**Work to complete**
1. List the ways the passage on summer cycling training says you can still train to improve your fitness.
2. In the passage on summer cycling training, what kind of goals does it say we have to redirect towards?
3. Resume the passage on summer cycling training, starting after its final sentence.

══ Reading text

For all of us, if we had any racing or fondo aspirations this summer, that’s pretty much out the window. If you happen to be particularly goal oriented around specific events, it’s most likely left you a little rudderless. Maybe you’ve been doing some Zwift. Maybe you’ve been doing a few outdoor rides for exercise and sanity. Chances are, you haven’t been “training” in the traditional sense. For a few of you, current events have made you do a more general reevaluation of what your priorities are.
For these reasons, structure has gone by the wayside. Yet I think you can still have goals. You can still train to improve your fitness – increase your threshold power, lose some weight, make sure you don’t lose fitness.
With the extrinsic goals out of the picture right now, we have to redirect towards more intrinsic goals. For some of my clients, that’s the main motivator. For example, there was that question posed to George Mallory long ago.

════
══ Dataset extract

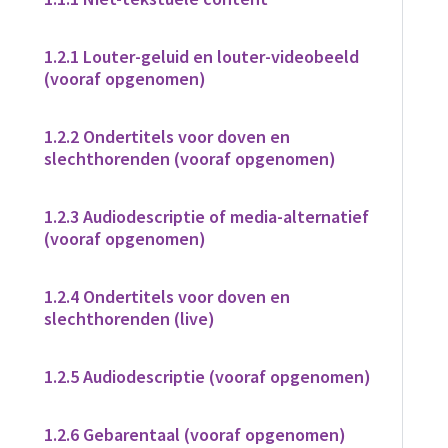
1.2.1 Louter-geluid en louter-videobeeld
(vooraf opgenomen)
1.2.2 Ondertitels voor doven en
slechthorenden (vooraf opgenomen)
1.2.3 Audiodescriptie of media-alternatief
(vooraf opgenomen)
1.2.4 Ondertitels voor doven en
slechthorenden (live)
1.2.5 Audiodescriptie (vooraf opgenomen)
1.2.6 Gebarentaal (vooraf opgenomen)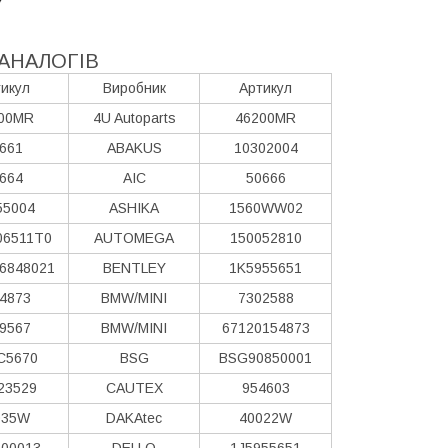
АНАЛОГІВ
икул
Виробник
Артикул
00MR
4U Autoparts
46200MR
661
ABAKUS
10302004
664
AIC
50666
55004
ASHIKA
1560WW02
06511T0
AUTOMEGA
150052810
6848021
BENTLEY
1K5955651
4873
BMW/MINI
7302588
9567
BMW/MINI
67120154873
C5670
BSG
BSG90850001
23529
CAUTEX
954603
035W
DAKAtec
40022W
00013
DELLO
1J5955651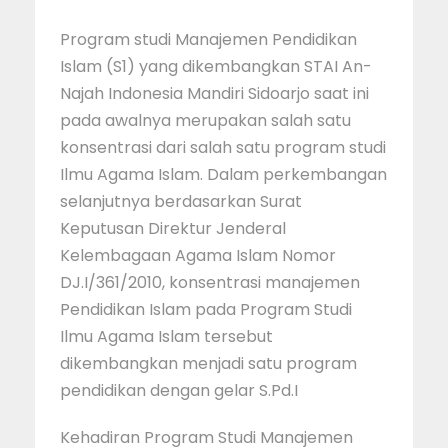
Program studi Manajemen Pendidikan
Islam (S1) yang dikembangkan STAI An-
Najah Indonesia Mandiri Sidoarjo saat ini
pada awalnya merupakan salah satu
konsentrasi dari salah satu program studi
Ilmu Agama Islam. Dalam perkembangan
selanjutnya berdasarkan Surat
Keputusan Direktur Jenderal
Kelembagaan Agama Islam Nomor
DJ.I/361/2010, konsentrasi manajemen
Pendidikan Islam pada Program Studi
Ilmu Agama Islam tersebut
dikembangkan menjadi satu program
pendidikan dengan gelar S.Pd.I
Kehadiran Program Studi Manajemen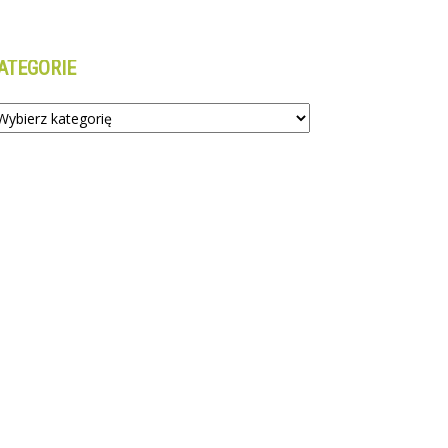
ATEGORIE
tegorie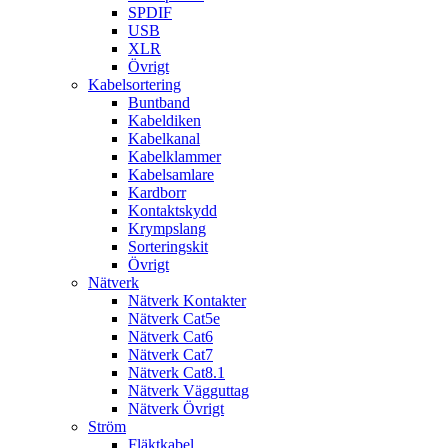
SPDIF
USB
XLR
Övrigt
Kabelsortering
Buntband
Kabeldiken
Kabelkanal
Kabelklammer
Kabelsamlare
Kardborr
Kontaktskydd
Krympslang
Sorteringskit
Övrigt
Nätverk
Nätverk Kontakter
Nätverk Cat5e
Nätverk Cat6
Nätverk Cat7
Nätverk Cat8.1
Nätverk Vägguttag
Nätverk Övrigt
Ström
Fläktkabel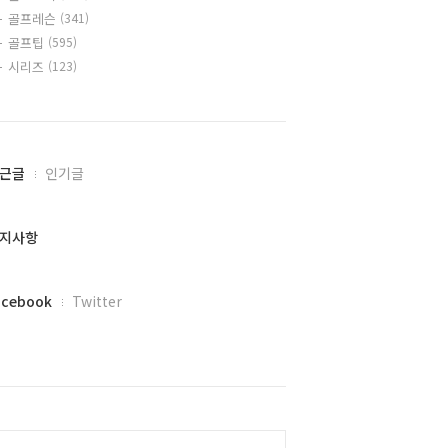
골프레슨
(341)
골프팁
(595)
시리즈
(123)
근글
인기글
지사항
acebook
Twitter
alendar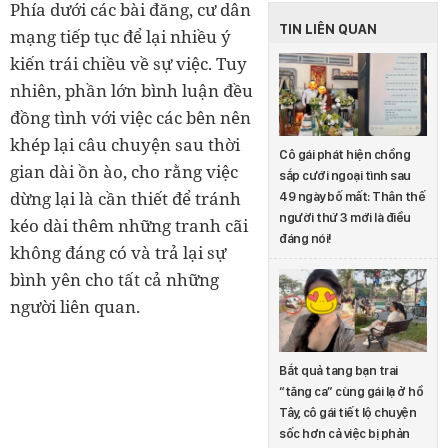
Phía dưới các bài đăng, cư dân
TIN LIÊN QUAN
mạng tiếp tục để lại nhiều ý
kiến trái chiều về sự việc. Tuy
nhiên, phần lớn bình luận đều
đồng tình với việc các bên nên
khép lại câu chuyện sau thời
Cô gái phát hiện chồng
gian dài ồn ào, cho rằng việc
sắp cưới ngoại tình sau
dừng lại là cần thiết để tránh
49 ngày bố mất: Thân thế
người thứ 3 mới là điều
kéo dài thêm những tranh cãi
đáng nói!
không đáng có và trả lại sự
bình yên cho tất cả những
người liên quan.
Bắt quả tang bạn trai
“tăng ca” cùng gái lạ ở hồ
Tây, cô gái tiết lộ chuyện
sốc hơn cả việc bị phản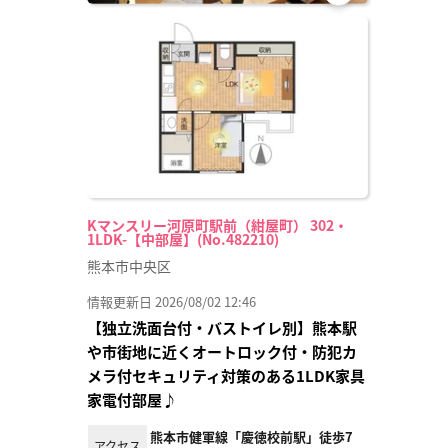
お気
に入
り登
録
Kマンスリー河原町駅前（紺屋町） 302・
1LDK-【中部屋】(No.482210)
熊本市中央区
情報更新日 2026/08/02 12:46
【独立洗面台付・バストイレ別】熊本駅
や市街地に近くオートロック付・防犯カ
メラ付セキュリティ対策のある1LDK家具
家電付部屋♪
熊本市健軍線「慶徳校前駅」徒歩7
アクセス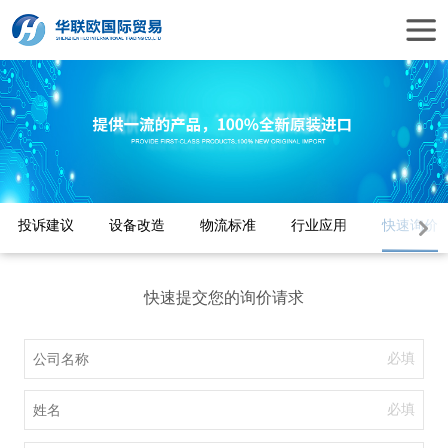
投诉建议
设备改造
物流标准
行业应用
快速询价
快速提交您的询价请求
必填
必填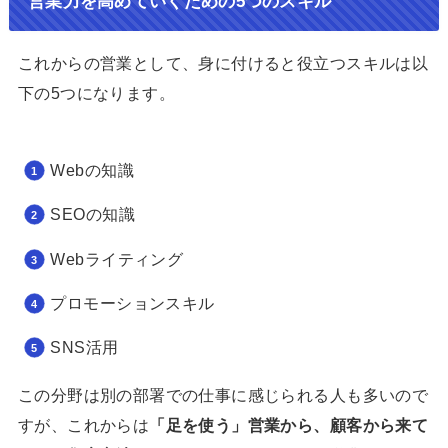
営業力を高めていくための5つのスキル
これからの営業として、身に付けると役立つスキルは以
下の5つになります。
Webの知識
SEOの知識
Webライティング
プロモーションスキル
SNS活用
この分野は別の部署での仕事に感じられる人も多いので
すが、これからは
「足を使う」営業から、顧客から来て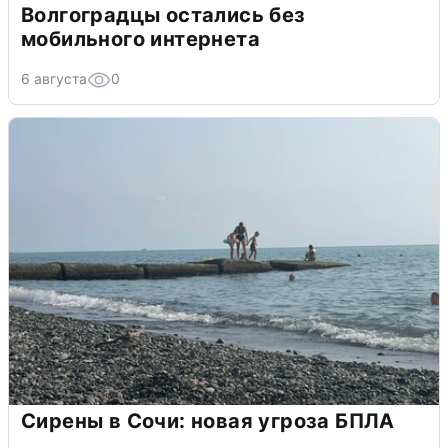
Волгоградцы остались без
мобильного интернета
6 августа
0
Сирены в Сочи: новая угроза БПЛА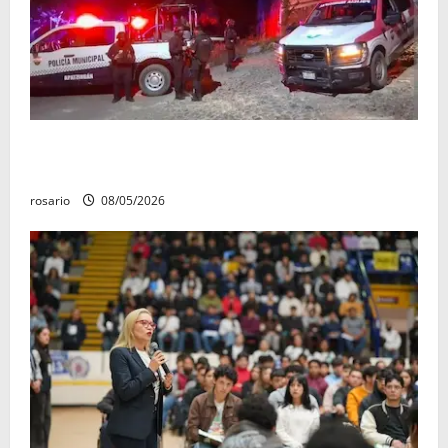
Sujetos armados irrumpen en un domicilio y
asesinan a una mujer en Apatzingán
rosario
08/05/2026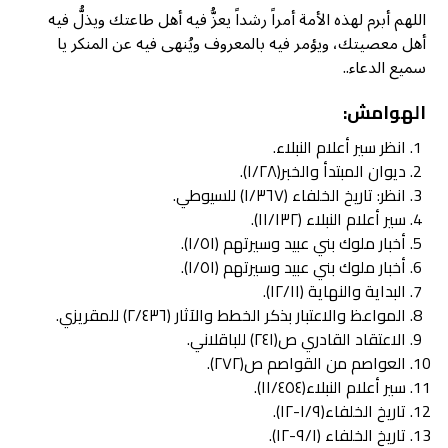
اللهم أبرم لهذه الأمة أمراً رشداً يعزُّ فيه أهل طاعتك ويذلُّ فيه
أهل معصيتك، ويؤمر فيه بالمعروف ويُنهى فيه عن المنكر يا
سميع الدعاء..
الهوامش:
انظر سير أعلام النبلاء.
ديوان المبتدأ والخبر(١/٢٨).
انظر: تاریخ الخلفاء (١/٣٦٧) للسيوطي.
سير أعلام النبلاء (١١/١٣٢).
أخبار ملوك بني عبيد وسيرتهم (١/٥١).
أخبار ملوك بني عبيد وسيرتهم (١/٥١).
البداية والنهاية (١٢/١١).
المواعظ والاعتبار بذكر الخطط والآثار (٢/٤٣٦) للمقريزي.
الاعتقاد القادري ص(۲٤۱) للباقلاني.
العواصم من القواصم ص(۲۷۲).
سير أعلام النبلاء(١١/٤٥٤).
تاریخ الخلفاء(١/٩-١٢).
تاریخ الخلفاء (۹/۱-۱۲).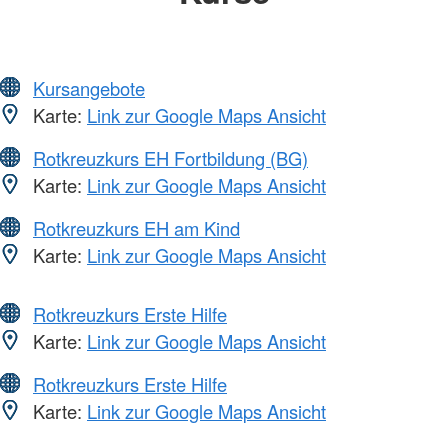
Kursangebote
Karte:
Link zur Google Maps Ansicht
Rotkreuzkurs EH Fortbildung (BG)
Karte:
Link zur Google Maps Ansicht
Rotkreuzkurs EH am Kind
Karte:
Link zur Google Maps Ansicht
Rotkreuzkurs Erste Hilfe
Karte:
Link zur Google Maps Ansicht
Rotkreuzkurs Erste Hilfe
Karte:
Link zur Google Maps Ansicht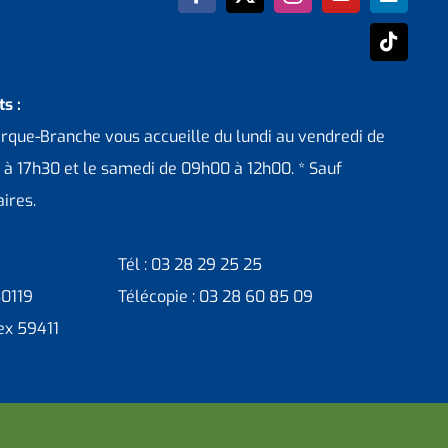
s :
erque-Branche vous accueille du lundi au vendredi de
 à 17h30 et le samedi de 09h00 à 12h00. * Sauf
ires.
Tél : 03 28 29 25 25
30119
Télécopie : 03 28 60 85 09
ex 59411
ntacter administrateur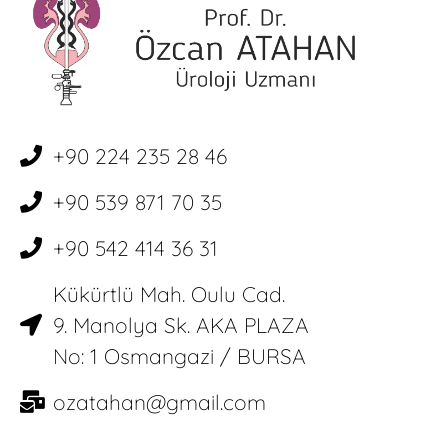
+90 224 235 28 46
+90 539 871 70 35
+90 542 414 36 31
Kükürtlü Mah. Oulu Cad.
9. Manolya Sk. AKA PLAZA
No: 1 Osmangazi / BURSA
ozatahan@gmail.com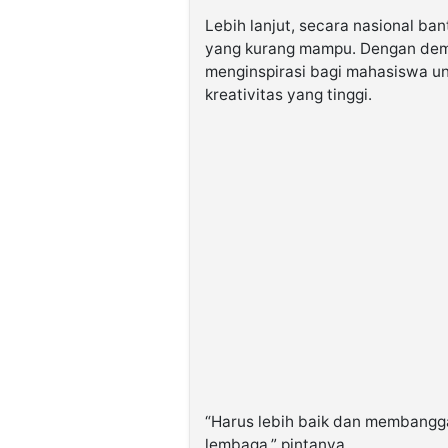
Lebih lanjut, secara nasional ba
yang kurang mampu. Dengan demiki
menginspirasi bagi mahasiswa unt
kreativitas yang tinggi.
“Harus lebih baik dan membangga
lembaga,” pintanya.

════

**Results by task**
1. Increase your threshold power; lose some weight; make sure you don't lose fitness.

2. More intrinsic goals.

3.
“Why did you want to climb Mt. Everest?”
“Because it’s there.”
For my clients who tend to be more intrinsically motivated, something as simple as improving a number is enough of a carrot. Your power to weight ratio is your threshold power divided by your weight in kilograms. I’ve explained that to clients, told them what their current numbers are, and their eyes almost light up. They see possibilities.
“Hmmm. If my FTP number is X, and my weight is Y, and my power to weight ratio is Z, if I increase my power to A, lose a little weight to get down to B, I can reach that nice round number C with my power to weight ratio.”
It is an arbitrary number, but they can be powerful. What gets measured, gets improved.
Some of you go for weekly mileage goals. Maybe some of you go for consistency goals. We have one member who, when the pandemic started, made it a goal to ride every day. I think he’s up to …90? …and it shows. He’s the strongest I’ve ever seen him.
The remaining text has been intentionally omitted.